-- DATA FOR REVIEW follows --
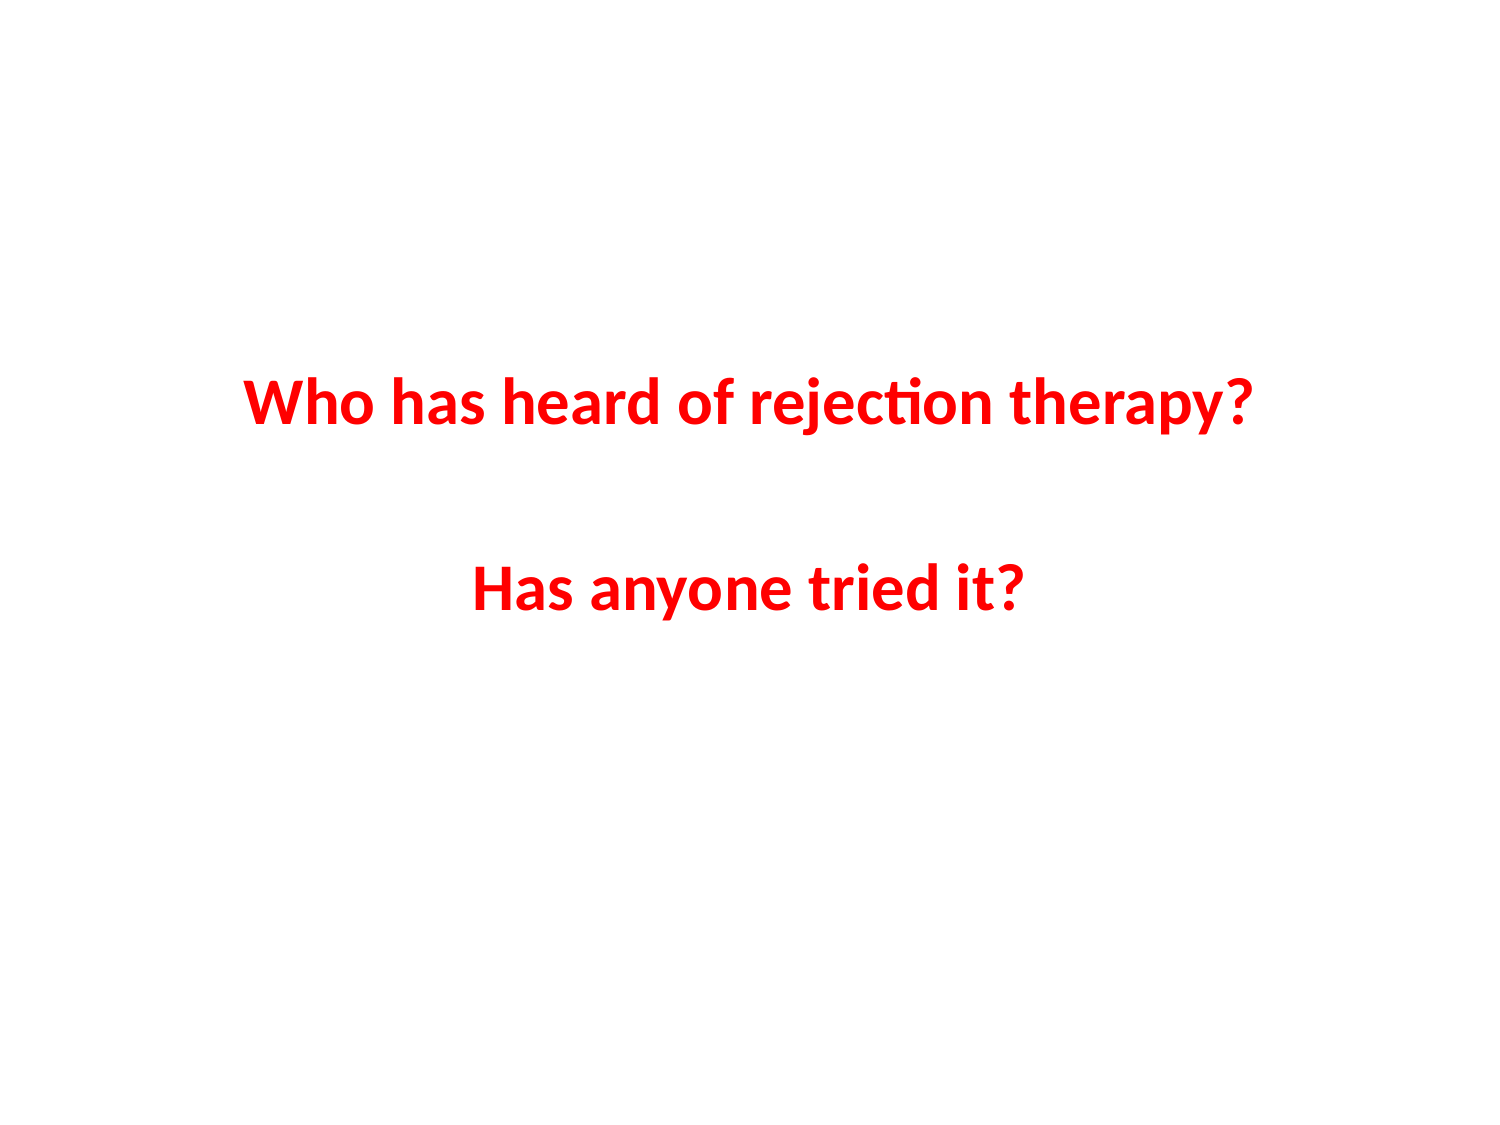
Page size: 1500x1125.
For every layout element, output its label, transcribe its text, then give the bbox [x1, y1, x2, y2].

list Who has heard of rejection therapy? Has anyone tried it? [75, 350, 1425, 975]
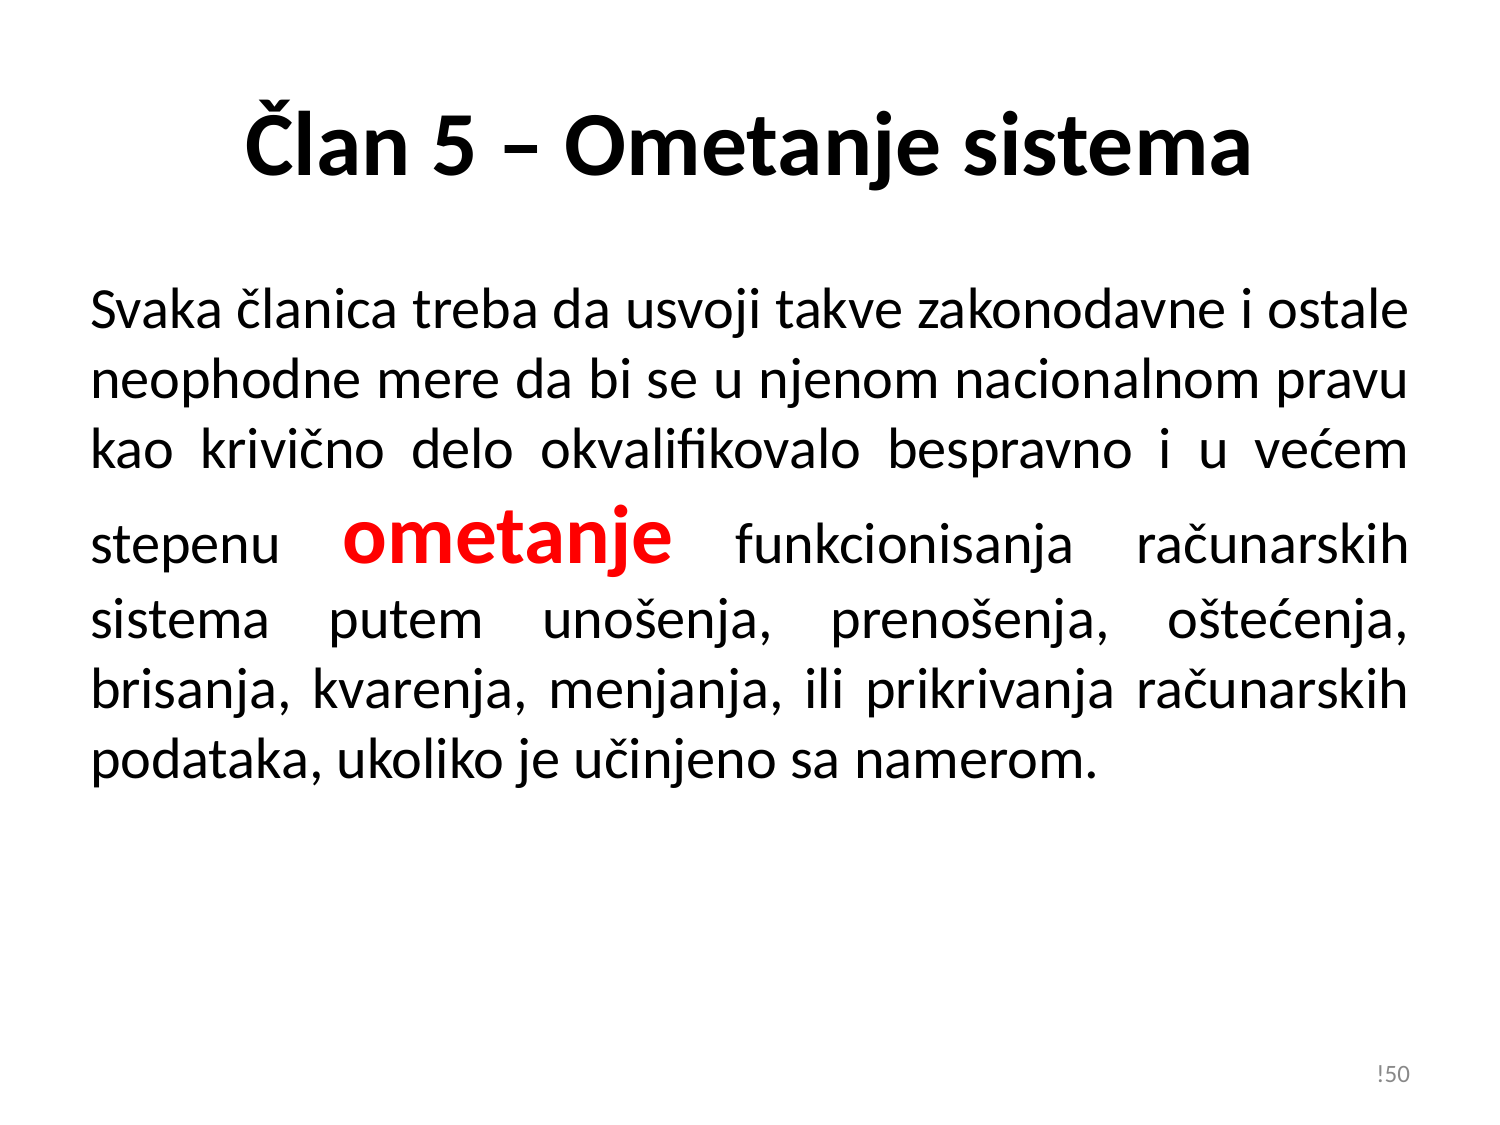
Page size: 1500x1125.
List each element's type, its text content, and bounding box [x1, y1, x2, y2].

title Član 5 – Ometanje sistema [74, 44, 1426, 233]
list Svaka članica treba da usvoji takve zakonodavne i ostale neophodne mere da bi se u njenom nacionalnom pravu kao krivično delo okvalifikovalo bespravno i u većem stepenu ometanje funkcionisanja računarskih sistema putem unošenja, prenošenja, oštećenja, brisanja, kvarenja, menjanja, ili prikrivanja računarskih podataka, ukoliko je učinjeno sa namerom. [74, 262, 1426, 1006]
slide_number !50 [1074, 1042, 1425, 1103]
-- DATA FOR REVIEW concluded --
> [WHAT NEEDS TO BE DONE] An exact copy of the records above is required, leaving out the pictures.

> [WRITTEN RESPONSE]
Page size: 1500x1125.
For every layout element, output its label, transcribe its text, then give the bbox [x1, y1, x2, y2].

list Who has heard of rejection therapy? Has anyone tried it? [75, 350, 1425, 975]
Page size: 1500x1125.
List each element's type, its text content, and bounding box [x1, y1, x2, y2].

title Član 5 – Ometanje sistema [74, 44, 1426, 233]
list Svaka članica treba da usvoji takve zakonodavne i ostale neophodne mere da bi se u njenom nacionalnom pravu kao krivično delo okvalifikovalo bespravno i u većem stepenu ometanje funkcionisanja računarskih sistema putem unošenja, prenošenja, oštećenja, brisanja, kvarenja, menjanja, ili prikrivanja računarskih podataka, ukoliko je učinjeno sa namerom. [74, 262, 1426, 1006]
slide_number !50 [1074, 1042, 1425, 1103]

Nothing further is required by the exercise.